今度はそのリベンジだと1時間前に行きましたが、既に柵の周りは一面の人、ひと。 その中で何とかおおむねの所を見て撮ることが出来ました。
巨大な撞木は長さが4Mあり、一本の親綱と十六本の曳き綱が付けられています。
梵鐘はと云うと、高さ3.3m径2.8m重さ70トンもあります。
これを突くには、曳き綱にとりついて引っ張る十六人と、振り子になってぶつかる突き手の一人が必要で、親綱に縋った突き手がタイミングを計って鐘に向かって全身を投じる様が壮観です。
時刻になって大勢のお坊さんがやってきました。
先ずは導師に従って鐘を取り巻いての読経です。
それが済むとてんでに身繕いを始めますが、これは常の衣を特別な形にまくり上げて肩脱ぎとし、下の白い袖が見えるような形になるものでした。

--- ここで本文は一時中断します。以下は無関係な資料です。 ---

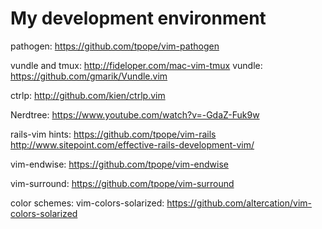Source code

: # My development environment

pathogen: https://github.com/tpope/vim-pathogen

vundle and tmux: http://fideloper.com/mac-vim-tmux
  vundle: https://github.com/gmarik/Vundle.vim

ctrlp: http://github.com/kien/ctrlp.vim

Nerdtree: https://www.youtube.com/watch?v=-GdaZ-Fuk9w

rails-vim hints: https://github.com/tpope/vim-rails
http://www.sitepoint.com/effective-rails-development-vim/

vim-endwise: https://github.com/tpope/vim-endwise 

vim-surround: https://github.com/tpope/vim-surround


color schemes:
vim-colors-solarized: https://github.com/altercation/vim-colors-solarized


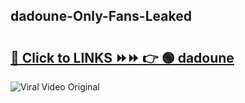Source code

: 
 ## dadoune-Only-Fans-Leaked

# <h2><a href="https://clipsfans.com/dadoune&ref=git">🔗 Click to LINKS ⏩⏩ 👉 🟢 dadoune </a></h2>

<a href="https://clipsfans.com/dadoune&ref=git" rel="nofollow" data-target="animated-image.originalLink"><img src="https://i.ibb.co.com/xMMVF88/686577567.gif" alt="Viral Video Original" style="max-width: 100%; display: inline-block;" data-target="animated-image.originalImage"></a>
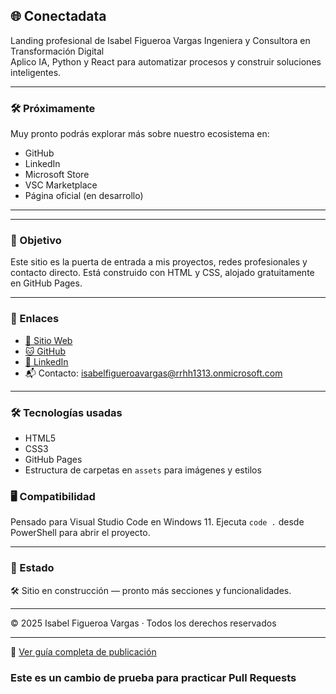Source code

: ## 🌐 Conectadata


Landing profesional de Isabel Figueroa Vargas
Ingeniera y Consultora en Transformación Digital  
Aplico IA, Python y React para automatizar procesos y construir soluciones inteligentes.

---

### 🛠 Próximamente

Muy pronto podrás explorar más sobre nuestro ecosistema en:

- GitHub  
- LinkedIn  
- Microsoft Store  
- VSC Marketplace  
- Página oficial (en desarrollo)

---
<!-- Logro Articódromo -->

---

### 🚀 Objetivo

Este sitio es la puerta de entrada a mis proyectos, redes profesionales y contacto directo. Está construido con HTML y CSS, alojado gratuitamente en GitHub Pages.

---

### 🔗 Enlaces

- [🔗 Sitio Web](https://isabelfigueroav.github.io/conectadata/)
- [🐱 GitHub](https://github.com/IsabelFigueroaV)
- [💼 LinkedIn](https://www.linkedin.com/in/isabelfigueroav/)
- 📬 Contacto: isabelfigueroavargas@rrhh1313.onmicrosoft.com

---

### 🛠 Tecnologías usadas

- HTML5
- CSS3
- GitHub Pages
- Estructura de carpetas en `assets` para imágenes y estilos

### 🖥️ Compatibilidad

Pensado para Visual Studio Code en Windows 11. Ejecuta `code .` desde PowerShell para abrir el proyecto.

---

### 📌 Estado

🛠 Sitio en construcción — pronto más secciones y funcionalidades.

---

© 2025 Isabel Figueroa Vargas · Todos los derechos reservados

---

🔗 [Ver guía completa de publicación](./GUIA_CONECTADATA.md)





  <!-- Logro Articódromo -->

  
### Este es un cambio de prueba para practicar Pull Requests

先ずは十六人の僧が曳き綱にとりついて、一斉に曳き始めます。
突き手の一人は親綱を持ち、撞木が揺れるリズムに乗って呼吸を計り、タイミングを見て鐘楼の土台貫に飛び上がって此れを蹴って、背面から飛び込むようにして全体重を掛けて撞木もろとも鐘にぶつかっていきます。
先達の方が横について細かく指導していますが、初めての僧などはなかなか巧く行きません。鐘と撞木と飛び込むタイミングとがあわないのでしょう。 何度かやり直して練習です。
去年聞いたマスコミが云々の話はその通りでした。 何度も練習が繰り返される内にプロの報道の連中は居なくなり、観衆も去りだして幾らか自由に撮れるようになってきました。
それにしても此の打ち方、チベット辺りの仏教で、五体投地と云う礼拝の仕方がありますが、それにも増したような大仰なアクションで、やる方もさることながらそれは見応えのある大変なものでした。
導師方が引き上げられた後も暫く試し突きの練習は続き、やがてまた一同鐘を囲んで読経をして終わります。 此で大晦日の除夜の鐘も百八つ、綺麗に響きわたることでしょう。
さて当ブログですが、12月31日のレギュラーアップ分は天神さんの終天神で、年末大詰まりの除夜の鐘に合わせたスペシャル版?として此のページをお送り致します。
本番の知恩院は10時40分からの突き始めと云うことですので、こちらは10時00分にアップいたしましょう。
そのまま年越しとなって、2010年1月1日0時00分には新春のご挨拶を差し上げるつもりでおります。